Audrey Short  — research in biochemistry with mentor Michael Kennedy


Audrey Short is also a Beckman Scholar.

Short has been conducting research with faculty mentor Michael Kennedy, Ohio Eminent Scholar of Structural Biology, since her first semester at Miami.

She is involved in Kennedy’s project to determine the role that gut microbes play in triggering Type 1 diabetes (T1D) in genetically susceptible individuals. 

The group uses a Non Obese Diabetic (NOD) mouse model system. Metabolic profiling studies are conducted on urine and fecal samples to indirectly detect changing gut microbial populations over time.  

 “I witnessed Audrey take on increasing responsibility as she made outstanding progress on this very complex project,” Kennedy said. “The quality of her work has been exceptional, and her work will definitely lead to high quality publications, which is very impressive for work conducted as an undergraduate student.”

Short is specifically working on immunohistology studies  — the microscopic study of tissues using antibodies that bind to tissue components — with the use of fluorescence microscopy to assess beta cells in the pancreas. Beta cells produce and secrete insulin, the hormone responsible for regulating levels of glucose in the blood.  In Type 1 diabetes, an autoimmune attack seeks and destroys these beta cells.

She has presented her research at the 2016 and 2017 national meetings of the American Chemical Society. She is a member of the university honors program and a tutor at the Rinella Learning Center. She was recently elected vice president of the Miami Chemical Society and hopes to start a research shadowing program for first-year students.

Last year she was selected as a 2017-2018 Beckman Scholar.

Mike Crowder, chair and professor of chemistry and biochemistry, said “I am very impressed with Audrey’s initiative, intelligence, willingness to work long hours, independence and her excitement for science/learning.

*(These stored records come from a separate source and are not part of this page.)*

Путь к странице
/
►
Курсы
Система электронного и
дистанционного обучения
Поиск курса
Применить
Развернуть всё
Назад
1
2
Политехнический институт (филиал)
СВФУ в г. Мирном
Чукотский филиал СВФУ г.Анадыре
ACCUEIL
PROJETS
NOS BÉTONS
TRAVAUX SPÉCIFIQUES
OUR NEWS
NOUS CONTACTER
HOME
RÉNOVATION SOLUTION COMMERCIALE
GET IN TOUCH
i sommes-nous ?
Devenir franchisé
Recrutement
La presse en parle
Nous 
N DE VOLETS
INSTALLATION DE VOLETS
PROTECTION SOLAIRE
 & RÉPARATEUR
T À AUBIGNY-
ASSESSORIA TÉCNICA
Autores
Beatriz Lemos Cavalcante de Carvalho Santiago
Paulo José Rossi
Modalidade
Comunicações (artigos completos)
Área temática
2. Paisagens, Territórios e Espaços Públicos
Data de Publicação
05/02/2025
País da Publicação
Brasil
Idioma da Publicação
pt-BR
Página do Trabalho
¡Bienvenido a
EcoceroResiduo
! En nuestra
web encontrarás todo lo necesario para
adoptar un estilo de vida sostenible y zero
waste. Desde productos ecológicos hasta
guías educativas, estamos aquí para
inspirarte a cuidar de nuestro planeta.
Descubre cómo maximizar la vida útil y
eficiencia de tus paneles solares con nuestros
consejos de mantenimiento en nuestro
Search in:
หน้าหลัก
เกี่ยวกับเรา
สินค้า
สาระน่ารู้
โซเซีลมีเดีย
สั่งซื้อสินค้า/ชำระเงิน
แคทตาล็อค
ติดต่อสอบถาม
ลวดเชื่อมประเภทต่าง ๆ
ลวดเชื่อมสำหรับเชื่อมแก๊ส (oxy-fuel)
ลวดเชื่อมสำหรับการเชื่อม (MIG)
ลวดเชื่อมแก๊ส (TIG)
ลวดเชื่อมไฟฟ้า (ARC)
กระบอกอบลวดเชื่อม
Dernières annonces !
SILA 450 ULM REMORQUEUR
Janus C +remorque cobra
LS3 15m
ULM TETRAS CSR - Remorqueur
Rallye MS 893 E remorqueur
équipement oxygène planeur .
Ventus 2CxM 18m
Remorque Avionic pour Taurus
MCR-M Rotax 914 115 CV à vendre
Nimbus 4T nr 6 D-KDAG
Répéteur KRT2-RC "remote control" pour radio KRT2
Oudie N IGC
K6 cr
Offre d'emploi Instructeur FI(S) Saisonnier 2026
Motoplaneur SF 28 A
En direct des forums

In my opinion, Audrey will be an outstanding research scientist, who will take on the big science challenges.”

She plans to pursue a doctorate in biophysics after graduating.  

Michael Rariden — research in bioengineering


Michael Rariden is interested in mechanobiology — an emerging field at the interface of biology and engineering.

Rariden conducted research with Justin Saul, associate professor of chemical, paper and bioengineering, his first two years at Miami.

Rariden knew before he even started at Miami that he wanted to do undergraduate research, and he chose Saul’s lab for the opportunity to work on a tissue bioengineering project.

Saul’s research on retinal regeneration — for modeling macular degeneration — involves hands-on engineering. Among other projects, Rariden helped set up and modify an electrospinning apparatus to coat biomaterial scaffolds to promote the attachment of retinal pigmented epithelial cells, Saul said. 

“Electrospinning is a nice experimental system because it is hands-on and also has numerous parameters that can be adjusted. Michael exhibited his inquisitive nature while working on this project as he was always looking at ways to improve or modify the system.”

This summer, he will be a summer undergraduate research fellow at the University of Texas Health Science Center in a mechanobiology lab investigating how mechanical forces affect blood cell development.

Last summer, he was an American Heart Association Undergraduate Student Fellow in a cardiovascular research laboratory at the Pennsylvania State College of Medicine and Hershey Medical Center.

That experience "opened my eyes to the reality of full-time research," Rariden said.

He was a member of Miami’s Scholar Leader program and is involved in intramural hockey.  He is also an avid rock climber and pianist and practices Brazilian jiu-jitsu. 

He plans to pursue a doctorate in bioengineering or mechanobiology after graduating.